== Auszug

Um die „Mineralogische Beschreibung des Hochstifts Fuld“ in seiner Bedeutung erfassen zu können, bedarf es sowohl der Beschäftigung mit Johann Carl Wilhelm Voigts Biographie als auch der Auseinandersetzung mit den historischen politischen Umständen und dem damaligen Wissensstand sowie den zur Verfügung stehenden technischen Möglichkeiten.

Johann Carl Wilhelm Voigt wurde am 20. Februar 1752 in Allstedt im Herzogtum Sachsen-Weimar geboren. Er studierte von 1773 bis 1775  Rechtswissenschaft an der  Universität Jena.

Gegen Ende seiner Studienzeit kam es in Weimar und Freiberg zu Entwicklungen, die einen entscheidenden Einfluss auf seinen weiteren Lebenslauf nehmen sollten.

====
== Ausgewählte Daten

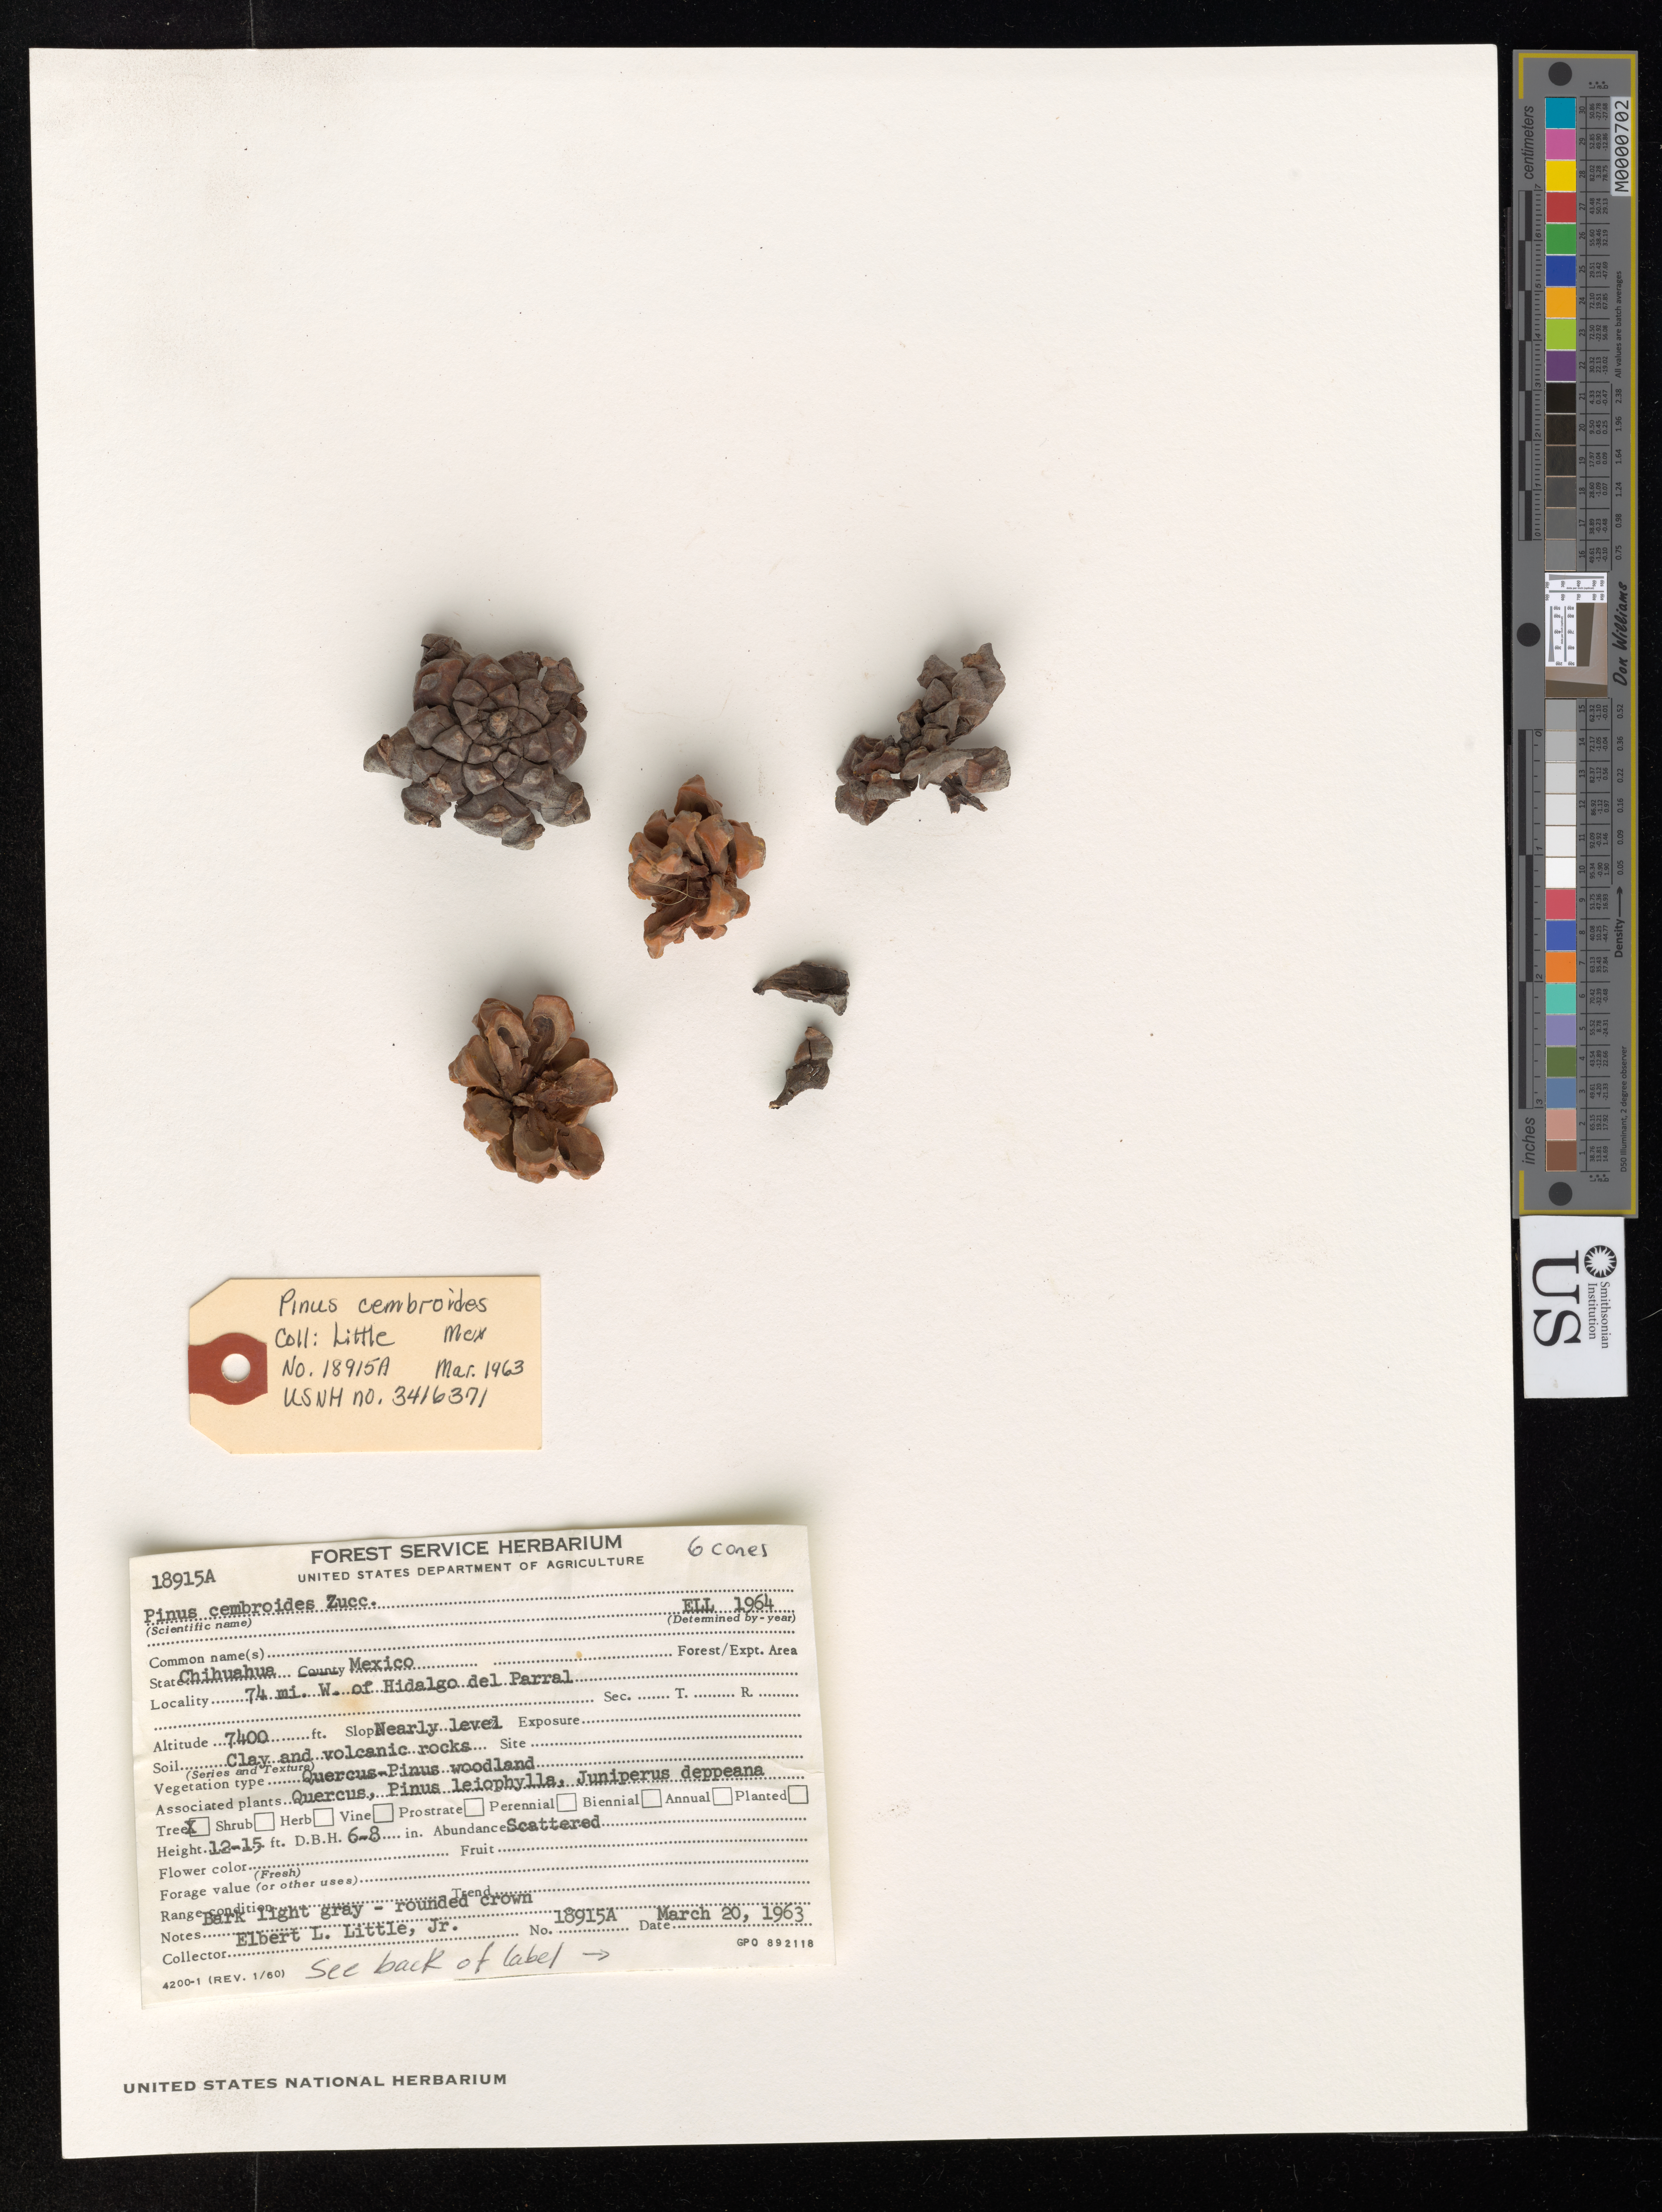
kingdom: Plantae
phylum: Tracheophyta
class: Pinopsida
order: Pinales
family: Pinaceae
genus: Pinus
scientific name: Pinus cembroides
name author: Zucc.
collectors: E. L. Little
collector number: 18915 A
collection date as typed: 20 Mar 1963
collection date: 1963-03-20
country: Mexico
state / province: Chihuahua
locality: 74 mi. W. of Hidalgo del Parral, Chihuahua.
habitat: Quercus-Pinus woodland. Slope nearly level. Associated plants: Quercus, Pinus leiophylla, Juniperus deppeana.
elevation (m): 2256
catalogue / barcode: US 3416371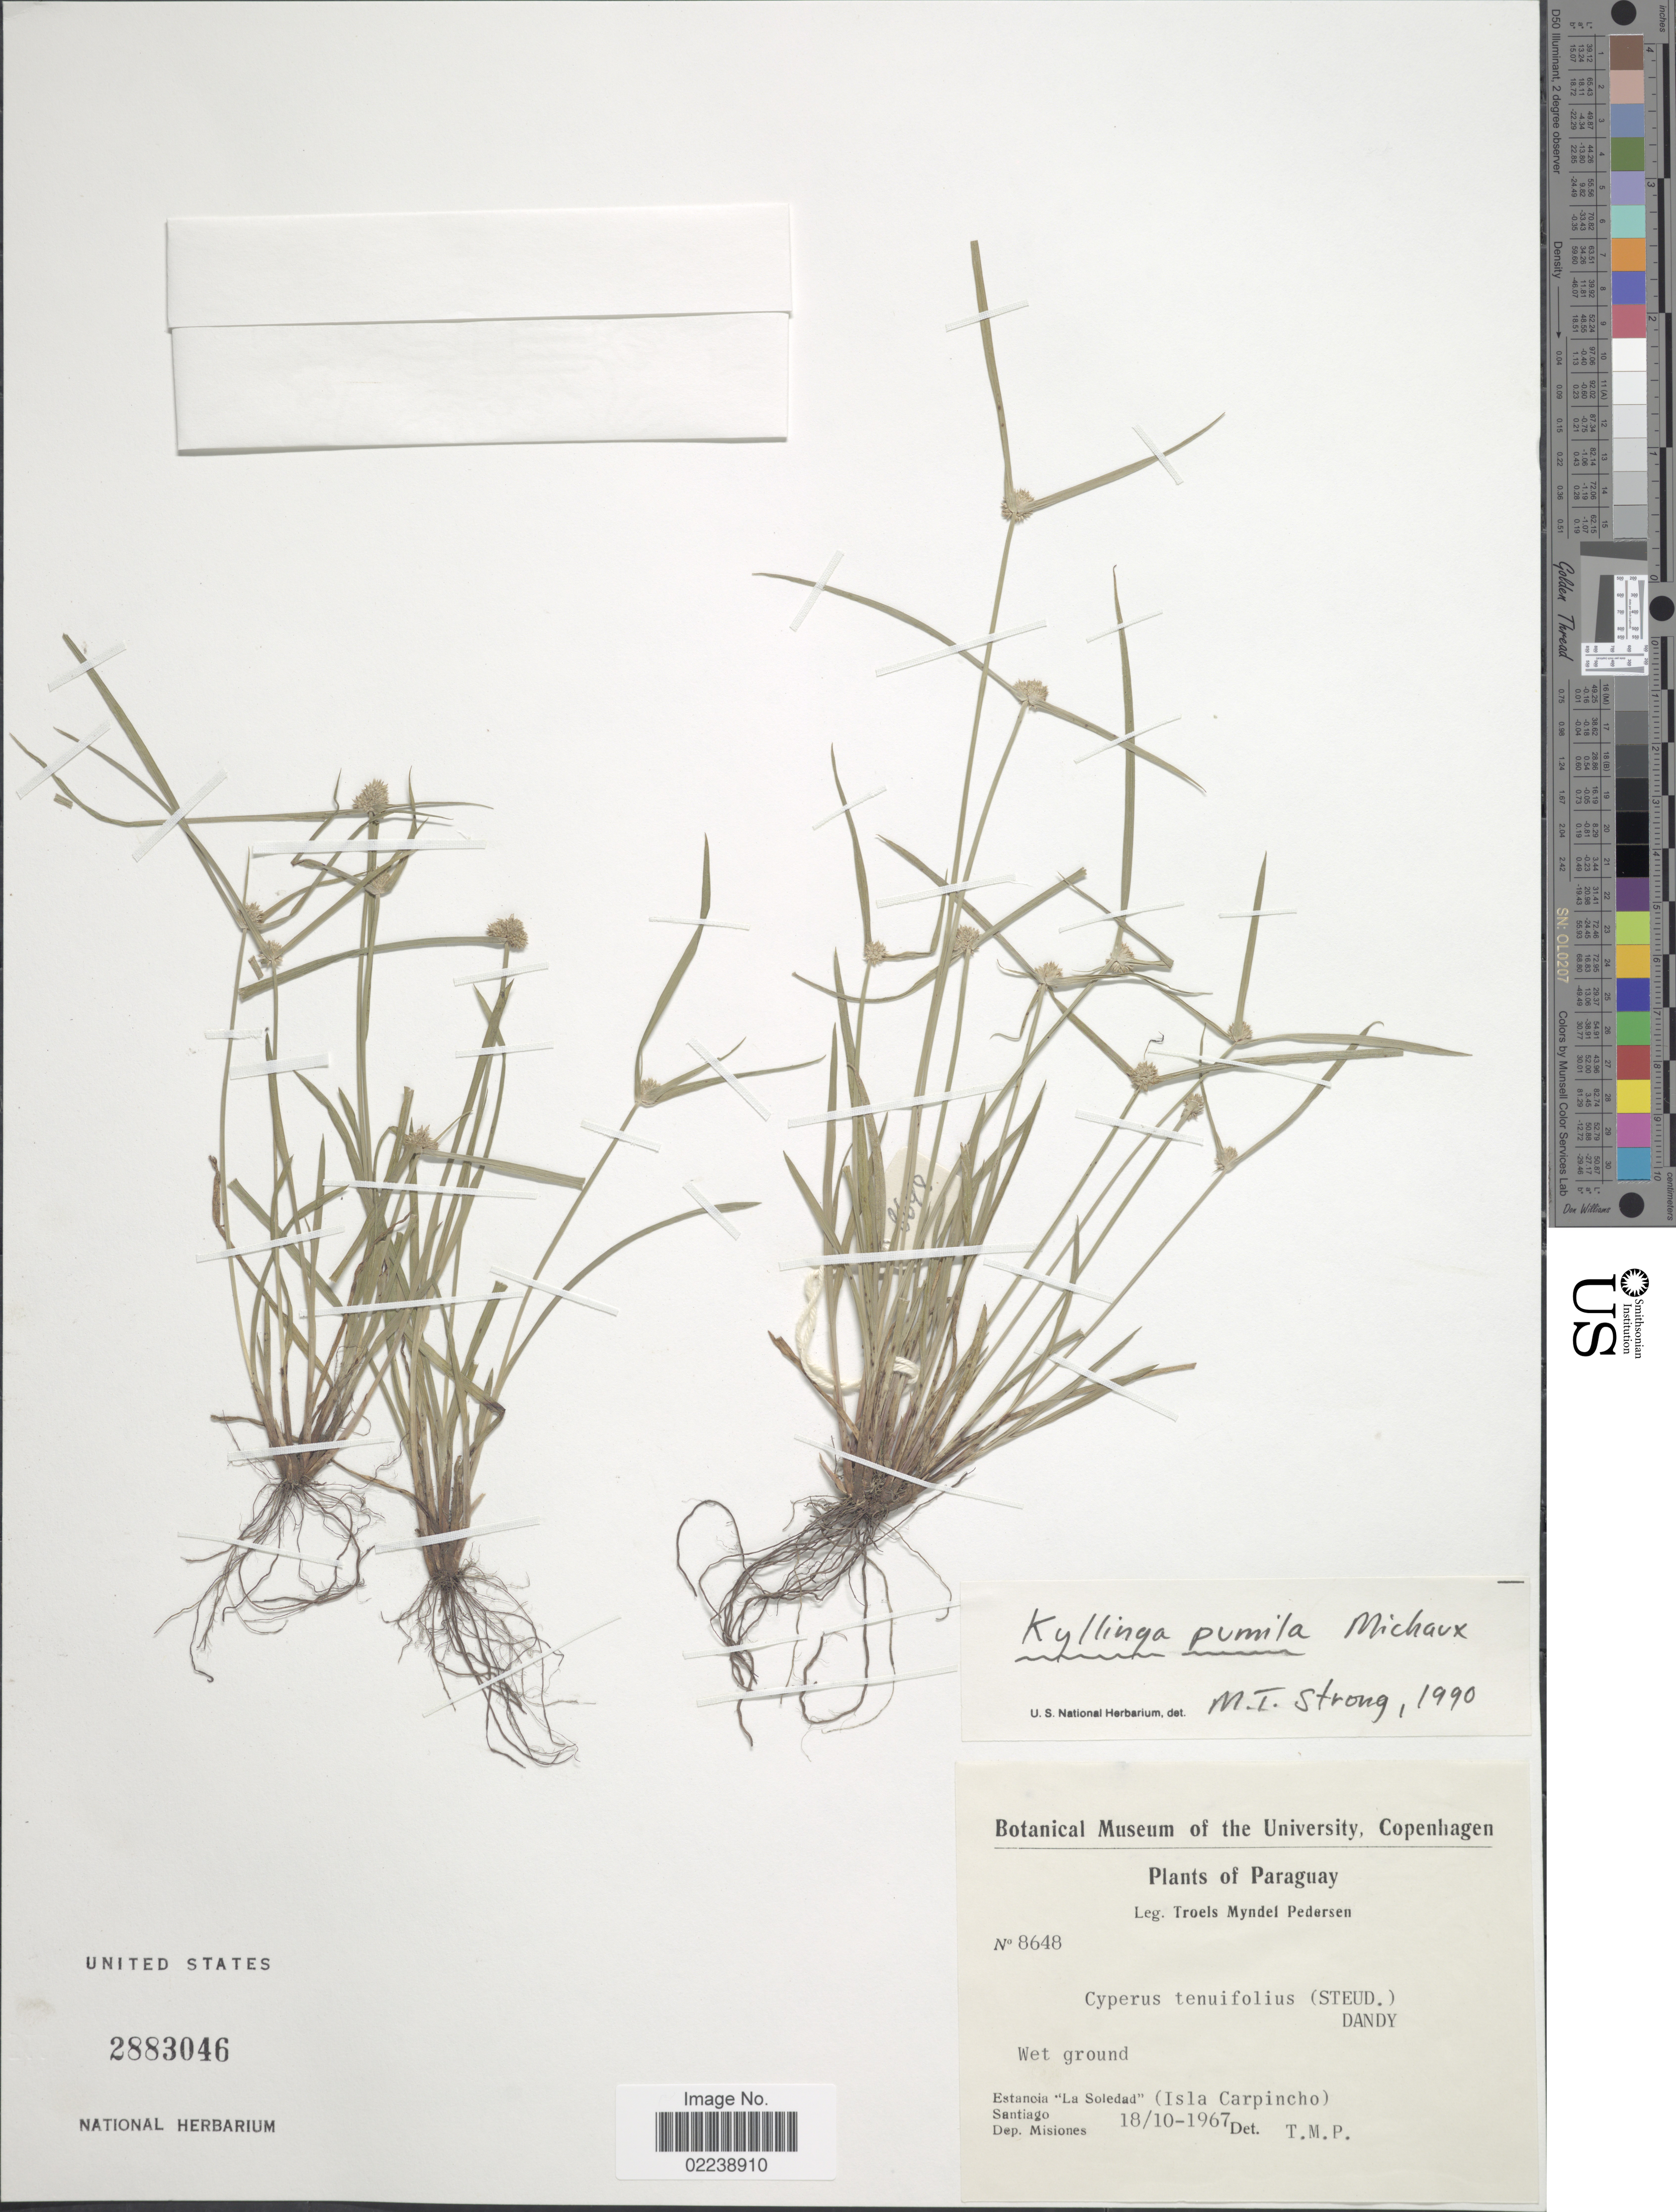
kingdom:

====

Aufgabe: Schreiben Sie aus dem Auszug den Abschnitt von „Johann Carl Wilhelm Voigt wurde“ bis „Lebenslauf nehmen sollten.“ wortgetreu ab. Die Einträge spielen dabei keine Rolle.

Ergebnis:
Johann Carl Wilhelm Voigt wurde am 20. Februar 1752 in Allstedt im Herzogtum Sachsen-Weimar geboren. Er studierte von 1773 bis 1775  Rechtswissenschaft an der  Universität Jena.

Gegen Ende seiner Studienzeit kam es in Weimar und Freiberg zu Entwicklungen, die einen entscheidenden Einfluss auf seinen weiteren Lebenslauf nehmen sollten.